**What this task involves**
Reproduce, unchanged, the stretch of the records from the line containing "- [frontendfront.com](https://frontendfront.com) to" through the line containing "If you feel", both included.

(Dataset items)
=== Begin Enclosure ===

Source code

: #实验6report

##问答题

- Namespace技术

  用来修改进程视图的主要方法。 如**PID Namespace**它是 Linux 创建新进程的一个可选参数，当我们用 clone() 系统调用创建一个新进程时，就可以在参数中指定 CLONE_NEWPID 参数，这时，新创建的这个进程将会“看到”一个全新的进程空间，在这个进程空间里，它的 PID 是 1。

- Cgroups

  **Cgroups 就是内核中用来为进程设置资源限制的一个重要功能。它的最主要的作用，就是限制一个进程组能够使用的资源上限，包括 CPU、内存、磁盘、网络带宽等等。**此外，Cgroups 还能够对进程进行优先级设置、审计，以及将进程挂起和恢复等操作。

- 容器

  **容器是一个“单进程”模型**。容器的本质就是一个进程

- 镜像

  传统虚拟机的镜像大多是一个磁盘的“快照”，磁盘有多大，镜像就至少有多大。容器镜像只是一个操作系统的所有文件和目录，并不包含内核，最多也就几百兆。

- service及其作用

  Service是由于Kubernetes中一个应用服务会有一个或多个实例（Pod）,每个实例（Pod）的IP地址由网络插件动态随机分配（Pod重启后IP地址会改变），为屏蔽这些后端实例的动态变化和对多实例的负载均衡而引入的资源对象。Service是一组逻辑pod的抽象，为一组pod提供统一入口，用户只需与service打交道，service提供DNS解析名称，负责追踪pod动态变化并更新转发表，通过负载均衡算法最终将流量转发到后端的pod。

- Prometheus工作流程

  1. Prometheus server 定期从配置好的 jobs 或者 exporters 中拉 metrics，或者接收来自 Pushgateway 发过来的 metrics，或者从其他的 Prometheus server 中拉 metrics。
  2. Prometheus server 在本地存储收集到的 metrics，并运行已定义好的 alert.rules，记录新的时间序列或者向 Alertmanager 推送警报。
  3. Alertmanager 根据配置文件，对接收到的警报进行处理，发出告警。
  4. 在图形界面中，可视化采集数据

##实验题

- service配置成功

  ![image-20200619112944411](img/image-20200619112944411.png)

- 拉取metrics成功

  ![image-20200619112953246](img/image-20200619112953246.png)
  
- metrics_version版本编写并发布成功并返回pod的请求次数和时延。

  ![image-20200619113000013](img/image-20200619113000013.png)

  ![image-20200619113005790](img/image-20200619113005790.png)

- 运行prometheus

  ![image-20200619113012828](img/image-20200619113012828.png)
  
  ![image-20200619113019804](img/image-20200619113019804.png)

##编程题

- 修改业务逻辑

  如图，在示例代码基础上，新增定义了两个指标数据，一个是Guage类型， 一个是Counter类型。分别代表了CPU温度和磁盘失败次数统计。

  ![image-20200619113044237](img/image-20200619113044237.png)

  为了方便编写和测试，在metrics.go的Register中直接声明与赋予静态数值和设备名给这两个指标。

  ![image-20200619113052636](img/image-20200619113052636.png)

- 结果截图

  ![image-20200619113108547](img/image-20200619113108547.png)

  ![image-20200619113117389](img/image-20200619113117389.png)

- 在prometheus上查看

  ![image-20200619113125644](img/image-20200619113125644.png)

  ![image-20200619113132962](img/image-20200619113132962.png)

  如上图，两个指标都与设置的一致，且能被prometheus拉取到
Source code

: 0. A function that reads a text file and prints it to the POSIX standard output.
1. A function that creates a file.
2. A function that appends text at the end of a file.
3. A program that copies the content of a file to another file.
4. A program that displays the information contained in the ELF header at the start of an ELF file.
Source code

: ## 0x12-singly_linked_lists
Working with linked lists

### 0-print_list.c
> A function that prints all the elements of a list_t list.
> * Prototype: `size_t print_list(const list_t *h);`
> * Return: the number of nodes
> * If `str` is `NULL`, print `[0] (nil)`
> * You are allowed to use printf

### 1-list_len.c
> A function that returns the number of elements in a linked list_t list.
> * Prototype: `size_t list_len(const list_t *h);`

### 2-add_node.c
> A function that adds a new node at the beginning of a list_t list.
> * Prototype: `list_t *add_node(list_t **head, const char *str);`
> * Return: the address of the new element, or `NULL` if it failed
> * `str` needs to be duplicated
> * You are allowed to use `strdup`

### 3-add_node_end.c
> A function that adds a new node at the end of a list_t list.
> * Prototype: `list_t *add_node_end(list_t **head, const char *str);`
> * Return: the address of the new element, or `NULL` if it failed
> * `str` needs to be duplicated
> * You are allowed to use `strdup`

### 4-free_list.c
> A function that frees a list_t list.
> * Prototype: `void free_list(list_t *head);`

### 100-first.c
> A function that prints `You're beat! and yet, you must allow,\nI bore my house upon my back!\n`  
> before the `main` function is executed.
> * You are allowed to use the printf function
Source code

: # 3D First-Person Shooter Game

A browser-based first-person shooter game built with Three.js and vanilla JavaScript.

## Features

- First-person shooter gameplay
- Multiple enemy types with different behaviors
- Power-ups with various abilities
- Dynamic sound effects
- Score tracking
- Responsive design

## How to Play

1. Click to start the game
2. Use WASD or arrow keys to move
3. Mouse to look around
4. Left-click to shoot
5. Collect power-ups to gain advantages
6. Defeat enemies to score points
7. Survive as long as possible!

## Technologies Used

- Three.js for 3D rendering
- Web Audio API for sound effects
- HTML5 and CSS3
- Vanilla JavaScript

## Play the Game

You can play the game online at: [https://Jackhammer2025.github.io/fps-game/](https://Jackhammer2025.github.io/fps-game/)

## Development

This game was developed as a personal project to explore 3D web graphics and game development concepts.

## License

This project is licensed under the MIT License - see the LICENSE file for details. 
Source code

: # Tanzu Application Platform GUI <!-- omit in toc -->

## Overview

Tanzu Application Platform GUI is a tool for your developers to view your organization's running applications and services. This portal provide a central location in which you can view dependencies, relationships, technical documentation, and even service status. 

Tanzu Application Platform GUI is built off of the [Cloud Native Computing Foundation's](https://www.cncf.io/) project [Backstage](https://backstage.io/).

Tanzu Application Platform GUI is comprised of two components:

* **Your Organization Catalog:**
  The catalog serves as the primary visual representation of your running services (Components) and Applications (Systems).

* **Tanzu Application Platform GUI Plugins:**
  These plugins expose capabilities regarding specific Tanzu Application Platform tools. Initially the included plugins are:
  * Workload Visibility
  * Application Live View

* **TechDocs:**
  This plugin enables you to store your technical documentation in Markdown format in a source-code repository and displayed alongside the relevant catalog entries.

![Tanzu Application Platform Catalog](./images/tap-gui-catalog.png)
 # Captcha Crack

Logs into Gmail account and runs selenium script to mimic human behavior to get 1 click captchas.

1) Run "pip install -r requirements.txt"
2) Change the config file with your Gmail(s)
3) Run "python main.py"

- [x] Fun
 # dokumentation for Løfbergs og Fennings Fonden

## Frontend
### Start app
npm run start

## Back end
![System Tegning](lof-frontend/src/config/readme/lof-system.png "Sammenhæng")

=== End Enclosure ===
=== Begin Enclosure ===

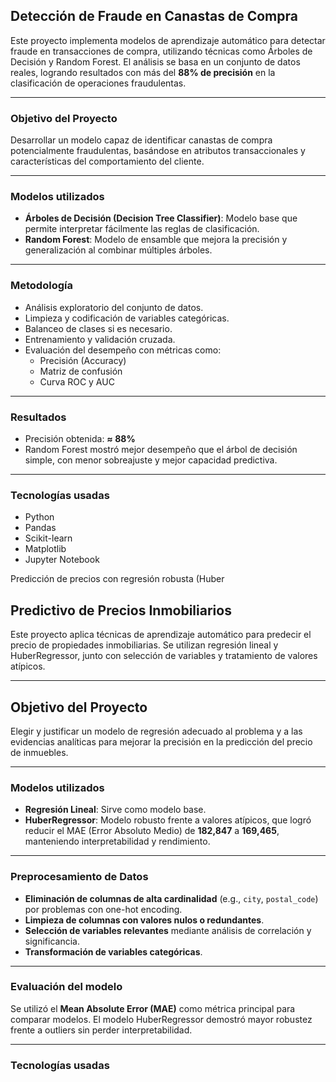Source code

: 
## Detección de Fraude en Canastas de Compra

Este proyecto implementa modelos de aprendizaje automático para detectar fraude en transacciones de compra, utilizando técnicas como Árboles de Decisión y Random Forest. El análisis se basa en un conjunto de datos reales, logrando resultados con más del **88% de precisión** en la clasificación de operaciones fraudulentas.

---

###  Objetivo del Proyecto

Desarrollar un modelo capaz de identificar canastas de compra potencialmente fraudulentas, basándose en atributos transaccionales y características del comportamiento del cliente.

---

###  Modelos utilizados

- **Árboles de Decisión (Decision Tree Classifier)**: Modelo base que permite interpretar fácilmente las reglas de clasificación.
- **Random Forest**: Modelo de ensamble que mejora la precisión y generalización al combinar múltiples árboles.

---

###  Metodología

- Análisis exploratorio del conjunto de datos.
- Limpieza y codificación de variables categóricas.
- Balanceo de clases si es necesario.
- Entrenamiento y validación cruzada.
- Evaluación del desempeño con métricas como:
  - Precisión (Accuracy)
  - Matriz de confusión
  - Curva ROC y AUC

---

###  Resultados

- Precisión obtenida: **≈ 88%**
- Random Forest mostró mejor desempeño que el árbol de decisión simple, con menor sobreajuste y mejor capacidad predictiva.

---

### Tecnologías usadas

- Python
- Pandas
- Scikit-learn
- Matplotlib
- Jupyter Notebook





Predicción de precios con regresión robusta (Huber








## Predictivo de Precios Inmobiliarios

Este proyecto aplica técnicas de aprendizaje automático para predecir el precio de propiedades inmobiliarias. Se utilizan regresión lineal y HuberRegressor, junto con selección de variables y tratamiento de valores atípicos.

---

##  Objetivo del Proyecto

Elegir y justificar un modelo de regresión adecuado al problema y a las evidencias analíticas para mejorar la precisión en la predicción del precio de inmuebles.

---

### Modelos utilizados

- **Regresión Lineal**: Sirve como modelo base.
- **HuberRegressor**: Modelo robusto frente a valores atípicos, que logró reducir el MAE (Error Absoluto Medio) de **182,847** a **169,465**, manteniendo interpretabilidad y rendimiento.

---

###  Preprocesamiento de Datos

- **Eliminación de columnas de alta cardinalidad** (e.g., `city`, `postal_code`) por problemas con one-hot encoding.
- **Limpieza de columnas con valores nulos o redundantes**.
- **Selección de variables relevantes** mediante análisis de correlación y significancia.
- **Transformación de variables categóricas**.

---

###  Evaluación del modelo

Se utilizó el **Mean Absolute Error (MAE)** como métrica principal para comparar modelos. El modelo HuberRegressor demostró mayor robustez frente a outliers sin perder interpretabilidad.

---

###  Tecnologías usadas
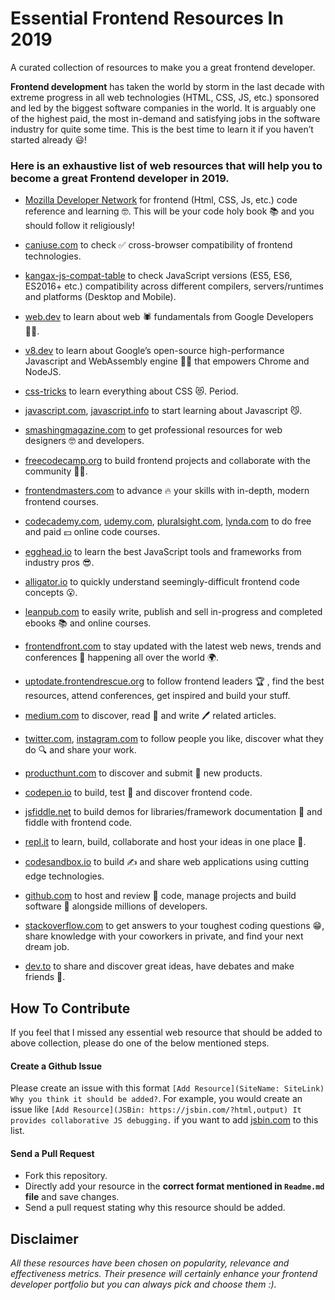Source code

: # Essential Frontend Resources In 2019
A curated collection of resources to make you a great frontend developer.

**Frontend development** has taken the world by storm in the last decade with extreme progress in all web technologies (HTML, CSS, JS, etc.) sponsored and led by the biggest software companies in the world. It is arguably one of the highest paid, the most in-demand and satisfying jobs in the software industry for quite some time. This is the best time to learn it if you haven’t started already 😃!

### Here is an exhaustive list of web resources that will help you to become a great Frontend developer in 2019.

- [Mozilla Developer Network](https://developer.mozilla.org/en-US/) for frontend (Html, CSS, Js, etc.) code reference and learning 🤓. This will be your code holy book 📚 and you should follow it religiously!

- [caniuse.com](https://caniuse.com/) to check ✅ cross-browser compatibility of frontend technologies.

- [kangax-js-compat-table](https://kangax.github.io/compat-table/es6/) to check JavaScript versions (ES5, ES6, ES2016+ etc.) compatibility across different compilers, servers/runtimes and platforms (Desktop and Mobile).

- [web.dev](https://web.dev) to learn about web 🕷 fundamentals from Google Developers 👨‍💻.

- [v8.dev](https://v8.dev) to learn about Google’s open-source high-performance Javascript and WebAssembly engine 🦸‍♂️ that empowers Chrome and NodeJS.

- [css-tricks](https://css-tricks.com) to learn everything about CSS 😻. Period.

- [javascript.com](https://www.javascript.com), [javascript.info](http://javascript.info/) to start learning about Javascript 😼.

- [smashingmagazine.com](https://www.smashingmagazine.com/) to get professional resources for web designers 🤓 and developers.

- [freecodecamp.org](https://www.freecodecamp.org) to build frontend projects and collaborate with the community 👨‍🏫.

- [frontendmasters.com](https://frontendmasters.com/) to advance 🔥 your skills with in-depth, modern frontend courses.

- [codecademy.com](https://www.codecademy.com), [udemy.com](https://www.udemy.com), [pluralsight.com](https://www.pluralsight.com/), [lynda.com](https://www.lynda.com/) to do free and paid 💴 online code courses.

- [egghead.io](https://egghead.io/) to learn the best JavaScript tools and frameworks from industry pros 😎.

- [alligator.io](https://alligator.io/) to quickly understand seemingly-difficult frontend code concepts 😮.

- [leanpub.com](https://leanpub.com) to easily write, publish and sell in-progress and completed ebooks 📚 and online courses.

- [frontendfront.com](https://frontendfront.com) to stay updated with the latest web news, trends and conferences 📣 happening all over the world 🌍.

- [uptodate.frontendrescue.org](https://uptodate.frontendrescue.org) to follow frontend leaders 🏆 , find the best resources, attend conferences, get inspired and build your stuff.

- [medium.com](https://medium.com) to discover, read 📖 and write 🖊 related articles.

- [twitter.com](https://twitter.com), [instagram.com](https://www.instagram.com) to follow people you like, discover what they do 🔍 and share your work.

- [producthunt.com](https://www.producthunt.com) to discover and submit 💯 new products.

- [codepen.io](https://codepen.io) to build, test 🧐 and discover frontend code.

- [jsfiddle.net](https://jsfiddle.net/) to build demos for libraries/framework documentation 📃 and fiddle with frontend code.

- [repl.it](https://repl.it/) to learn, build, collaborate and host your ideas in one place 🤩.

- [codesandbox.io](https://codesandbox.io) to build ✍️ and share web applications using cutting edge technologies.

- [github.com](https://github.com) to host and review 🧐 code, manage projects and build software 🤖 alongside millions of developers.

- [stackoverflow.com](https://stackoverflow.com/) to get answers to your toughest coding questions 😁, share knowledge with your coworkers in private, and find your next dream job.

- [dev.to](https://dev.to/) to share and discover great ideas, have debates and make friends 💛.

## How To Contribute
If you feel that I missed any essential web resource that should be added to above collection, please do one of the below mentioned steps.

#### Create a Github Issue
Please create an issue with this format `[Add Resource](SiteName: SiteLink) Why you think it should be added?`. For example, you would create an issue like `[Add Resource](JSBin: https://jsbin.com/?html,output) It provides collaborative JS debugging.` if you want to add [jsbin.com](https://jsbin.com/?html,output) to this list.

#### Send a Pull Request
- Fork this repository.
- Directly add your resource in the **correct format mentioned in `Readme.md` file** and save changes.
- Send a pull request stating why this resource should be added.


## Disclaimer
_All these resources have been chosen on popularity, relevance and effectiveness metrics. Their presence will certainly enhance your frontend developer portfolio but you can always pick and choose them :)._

=== End Enclosure ===
=== Begin Enclosure ===

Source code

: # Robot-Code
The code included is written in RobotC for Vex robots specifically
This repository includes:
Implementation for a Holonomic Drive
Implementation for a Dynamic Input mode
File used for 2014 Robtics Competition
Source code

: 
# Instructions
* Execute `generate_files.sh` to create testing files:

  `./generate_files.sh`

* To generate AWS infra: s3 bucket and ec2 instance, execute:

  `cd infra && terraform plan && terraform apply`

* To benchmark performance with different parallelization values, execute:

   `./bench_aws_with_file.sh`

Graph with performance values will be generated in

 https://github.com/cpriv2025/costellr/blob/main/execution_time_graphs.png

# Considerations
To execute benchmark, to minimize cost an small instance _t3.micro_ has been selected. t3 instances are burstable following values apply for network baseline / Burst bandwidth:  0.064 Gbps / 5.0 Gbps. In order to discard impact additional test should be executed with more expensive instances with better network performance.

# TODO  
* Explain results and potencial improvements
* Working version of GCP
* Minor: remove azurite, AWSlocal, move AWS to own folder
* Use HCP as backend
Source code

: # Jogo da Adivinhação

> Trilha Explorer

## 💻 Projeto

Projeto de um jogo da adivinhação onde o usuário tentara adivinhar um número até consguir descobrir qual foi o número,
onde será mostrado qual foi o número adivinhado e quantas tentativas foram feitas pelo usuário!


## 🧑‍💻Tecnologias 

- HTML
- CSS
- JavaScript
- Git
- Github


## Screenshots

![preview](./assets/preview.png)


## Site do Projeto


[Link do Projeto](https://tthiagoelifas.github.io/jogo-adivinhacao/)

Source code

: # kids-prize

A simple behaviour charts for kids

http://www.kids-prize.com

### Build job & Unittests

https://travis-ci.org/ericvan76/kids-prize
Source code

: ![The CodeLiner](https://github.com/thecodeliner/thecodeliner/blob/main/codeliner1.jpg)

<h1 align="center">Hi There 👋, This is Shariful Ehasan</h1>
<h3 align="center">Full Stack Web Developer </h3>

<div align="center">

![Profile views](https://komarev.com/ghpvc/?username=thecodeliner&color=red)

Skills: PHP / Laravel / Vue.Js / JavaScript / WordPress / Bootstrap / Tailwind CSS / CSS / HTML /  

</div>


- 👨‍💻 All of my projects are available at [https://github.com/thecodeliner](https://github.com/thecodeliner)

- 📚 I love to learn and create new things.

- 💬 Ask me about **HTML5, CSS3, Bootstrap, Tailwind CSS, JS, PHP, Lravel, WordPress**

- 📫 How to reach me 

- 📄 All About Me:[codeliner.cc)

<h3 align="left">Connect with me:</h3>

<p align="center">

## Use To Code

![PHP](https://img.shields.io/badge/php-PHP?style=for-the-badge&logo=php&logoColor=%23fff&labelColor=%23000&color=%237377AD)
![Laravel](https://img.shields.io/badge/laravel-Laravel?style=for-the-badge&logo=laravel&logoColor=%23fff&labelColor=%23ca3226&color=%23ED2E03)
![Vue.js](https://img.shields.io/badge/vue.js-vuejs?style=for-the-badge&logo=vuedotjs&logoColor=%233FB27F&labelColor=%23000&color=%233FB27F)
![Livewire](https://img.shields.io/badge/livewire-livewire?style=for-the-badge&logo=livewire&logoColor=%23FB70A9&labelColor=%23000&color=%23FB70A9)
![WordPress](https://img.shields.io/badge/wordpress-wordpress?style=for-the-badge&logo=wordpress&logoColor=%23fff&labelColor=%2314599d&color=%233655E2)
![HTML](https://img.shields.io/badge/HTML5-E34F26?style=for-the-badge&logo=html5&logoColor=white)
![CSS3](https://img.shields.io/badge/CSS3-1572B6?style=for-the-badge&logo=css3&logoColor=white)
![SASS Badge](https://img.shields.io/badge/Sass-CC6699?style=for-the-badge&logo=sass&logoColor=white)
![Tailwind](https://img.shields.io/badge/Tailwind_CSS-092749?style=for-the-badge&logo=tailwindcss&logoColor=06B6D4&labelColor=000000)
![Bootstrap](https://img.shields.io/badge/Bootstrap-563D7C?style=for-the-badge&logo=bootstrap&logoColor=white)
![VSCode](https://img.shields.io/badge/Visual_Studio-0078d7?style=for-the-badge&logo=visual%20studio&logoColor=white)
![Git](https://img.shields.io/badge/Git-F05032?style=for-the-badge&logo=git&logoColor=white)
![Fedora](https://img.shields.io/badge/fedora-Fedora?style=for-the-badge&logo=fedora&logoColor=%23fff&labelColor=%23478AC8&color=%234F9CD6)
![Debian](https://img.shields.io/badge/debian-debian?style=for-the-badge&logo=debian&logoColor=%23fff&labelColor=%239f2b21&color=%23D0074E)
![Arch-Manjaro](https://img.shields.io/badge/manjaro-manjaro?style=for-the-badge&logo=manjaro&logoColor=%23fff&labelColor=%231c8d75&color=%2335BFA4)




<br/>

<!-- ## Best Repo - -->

=== End Enclosure ===

**Exercise result**
- [frontendfront.com](https://frontendfront.com) to stay updated with the latest web news, trends and conferences 📣 happening all over the world 🌍.

- [uptodate.frontendrescue.org](https://uptodate.frontendrescue.org) to follow frontend leaders 🏆 , find the best resources, attend conferences, get inspired and build your stuff.

- [medium.com](https://medium.com) to discover, read 📖 and write 🖊 related articles.

- [twitter.com](https://twitter.com), [instagram.com](https://www.instagram.com) to follow people you like, discover what they do 🔍 and share your work.

- [producthunt.com](https://www.producthunt.com) to discover and submit 💯 new products.

- [codepen.io](https://codepen.io) to build, test 🧐 and discover frontend code.

- [jsfiddle.net](https://jsfiddle.net/) to build demos for libraries/framework documentation 📃 and fiddle with frontend code.

- [repl.it](https://repl.it/) to learn, build, collaborate and host your ideas in one place 🤩.

- [codesandbox.io](https://codesandbox.io) to build ✍️ and share web applications using cutting edge technologies.

- [github.com](https://github.com) to host and review 🧐 code, manage projects and build software 🤖 alongside millions of developers.

- [stackoverflow.com](https://stackoverflow.com/) to get answers to your toughest coding questions 😁, share knowledge with your coworkers in private, and find your next dream job.

- [dev.to](https://dev.to/) to share and discover great ideas, have debates and make friends 💛.

## How To Contribute
If you feel that I missed any essential web resource that should be added to above collection, please do one of the below mentioned steps.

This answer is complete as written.